Mayao was standing on a stool continuing his live broadcast as the destruction continued, while Panai and Nabu sat forlornly on the corner in front of the Taipei Guesthouse gate. I circled around the scene, switching between my Leica M6 and my phone depending on the circumstances. Fortunately the Samsung S7 I use is water resistant, and the Leica is virtually indestructible. I missed my Sony, but it’s in the shop yet again being fixed, so I had to make due with what I had.

Just about everything had been hauled away when a New Power Party legislator showed up, followed by another one I recognized, Freddy Lim. By that point the destruction of the village had been going on for several hours, and I wondered what took them so damn long to get there. Still, nobody from either the DPP nor the KMT showed up at all, so there’s that. The legislators had a furious chat with the police on the site, who refused to yield, so the legislators held a little press conference in which they criticized the police’s actions. I guess that’s all they could do.
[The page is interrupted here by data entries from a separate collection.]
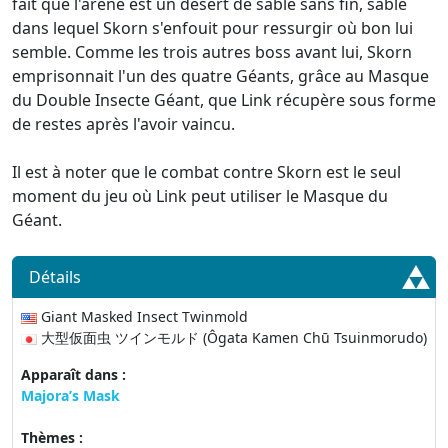
fait que l'arène est un désert de sable sans fin, sable
dans lequel Skorn s'enfouit pour ressurgir où bon lui
semble. Comme les trois autres boss avant lui, Skorn
emprisonnait l'un des quatre Géants, grâce au Masque
du Double Insecte Géant, que Link récupère sous forme
de restes après l'avoir vaincu.
Il est à noter que le combat contre Skorn est le seul
moment du jeu où Link peut utiliser le Masque du
Géant.
Détails
Giant Masked Insect Twinmold
大型仮面虫 ツインモルド (Ôgata Kamen Chū Tsuinmorudo)
Apparaît dans :
Majora’s Mask
Thèmes :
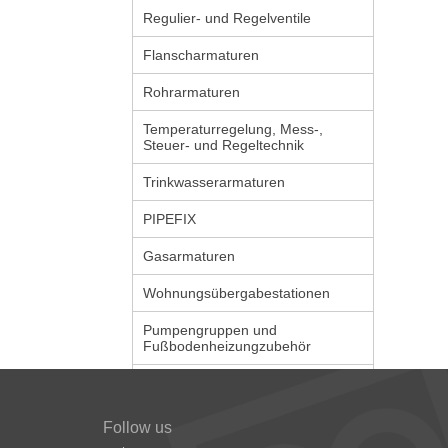
Regulier- und Regelventile
Flanscharmaturen
Rohrarmaturen
Temperaturregelung, Mess-,
Steuer- und Regeltechnik
Trinkwasserarmaturen
PIPEFIX
Gasarmaturen
Wohnungsübergabestationen
Pumpengruppen und
Fußbodenheizungzubehör
Follow us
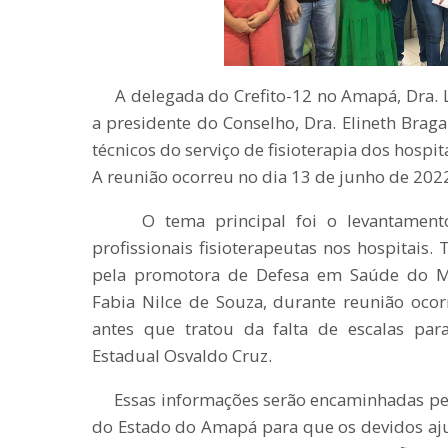
A delegada do Crefito-12 no Amapá, Dra. L
a presidente do Conselho, Dra. Elineth Brag
técnicos do serviço de fisioterapia dos hospi
A reunião ocorreu no dia 13 de junho de 202
O tema principal foi o levantamento do
profissionais fisioterapeutas nos hospitais.
pela promotora de Defesa em Saúde do Min
Fabia Nilce de Souza, durante reunião ocor
antes que tratou da falta de escalas para
Estadual Osvaldo Cruz.
Essas informações serão encaminhadas pelo
do Estado do Amapá para que os devidos aju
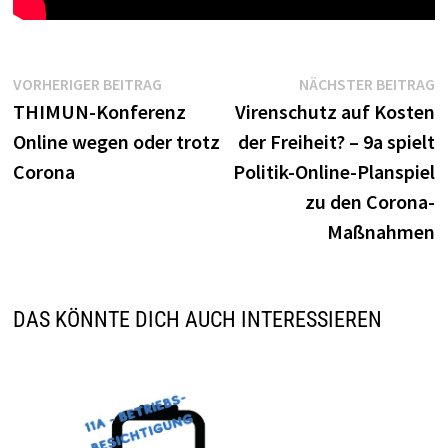
Beitragsnavigation
Vorheriger
N
VORHERIGER BEITRAG
NÄCHSTER BEITRAG
Beitrag:
B
THIMUN-Konferenz
Virenschutz auf Kosten
Online wegen oder trotz
der Freiheit? – 9a spielt
Corona
Politik-Online-Planspiel
zu den Corona-
Maßnahmen
DAS KÖNNTE DICH AUCH INTERESSIEREN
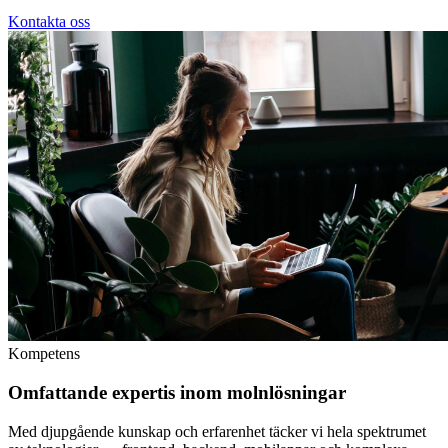
Kontakta oss
Kompetens
Omfattande expertis inom molnlösningar
Med djupgående kunskap och erfarenhet täcker vi hela spektrumet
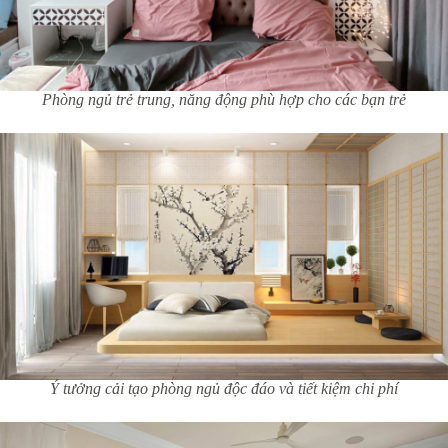
Phòng ngủ trẻ trung, năng động phù hợp cho các bạn trẻ
Ý tưởng cải tạo phòng ngủ độc đáo và tiết kiệm chi phí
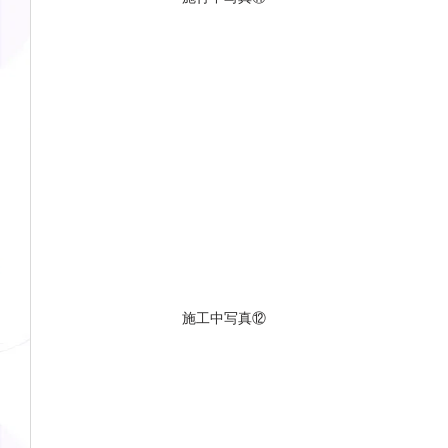
施工中写真⑫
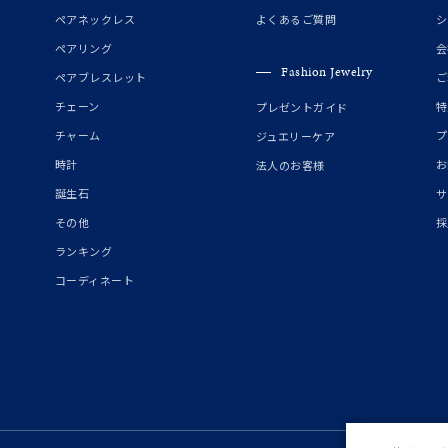
誕生石
2月の誕生石
3月の誕生石
4月の誕生石
5月の
ペアネックレス
よくあるご質問
シ
誕生石
8月の誕生石
9月の誕生石
10月の誕生石
11
ペアリング
会
Fashion Jewelry
ペアブレスレット
ご
リセット
絞り込んで検索する
ハート
一粒
三石
パヴェ
ライン
馬蹄
チェーン
特
プレゼントガイド
ダブルループ
星座
イニシャル
リボン
その他
チャーム
プ
ジュエリーケア
時計
お
法人のお客様
ホワイト
ピンク
パープル
ブルー
グリーン
誕生石
サ
マルチカラー
その他
採
ランキング
ニン
エレガント
カジュアル
フォーマル
モード
コーディネート
ス
ご褒美
記念日
誕生日
気分転換
デート
ジュエリー
腕周りジュエリー
ペアジュエリー
ベストセレ
ンラインショップ限定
As darkness fell, the police removed the barriers and opened the street up to traffic again. The rain, which had lessened around sunset, returned as the cops formed lines around the area. Some of them surrounded Panai and Nabu, still in his wheelchair, and shouted insults, not letting them move, and when they did, following them around. The police chief came over and started issuing orders: “If they set up any tents, take them down!” he shouted. “No cars are allowed to stop in this area, period!” It was as if he had decided he was a mini legislature of his own, spewing out laws at a whim. I thought of all the people in the city in need of police assistance, wondering where all the cops had gone. When some people brought over folding chairs for some of the older protesters, who were huddled under umbrellas on the wet sidewalk, the police started pointing and shouting, saying “Those aren’t allowed! Those are illegal!”

It was past dinner time, and I hadn’t eaten since breakfast. I’d also run out of film and my phone was dying, so I left the site in the evening, soaked and tired, but still in better shape than most of the protesters, who are still, as far as I know, huddled on that corner under the pouring rain, surrounded by shouting, sneering police.

I hope they can bounce back from this. I don’t know if Day 100 was their target day to remove the protest site once and for all, or if they decided to take advantage of the extreme weather to do it. In either case, I have to say it was an extremely shitty thing to do. I’ve been disappointed that the government has managed to ignore this issue this long, but going to these lengths smacks of tactics this administration really should know better than to engage in.

EDIT: The police apparently executed their own law and bodily forced people to leave the area early Saturday morning, shouting “We’re doing this for your protection!” Not a single peep from the presidential office.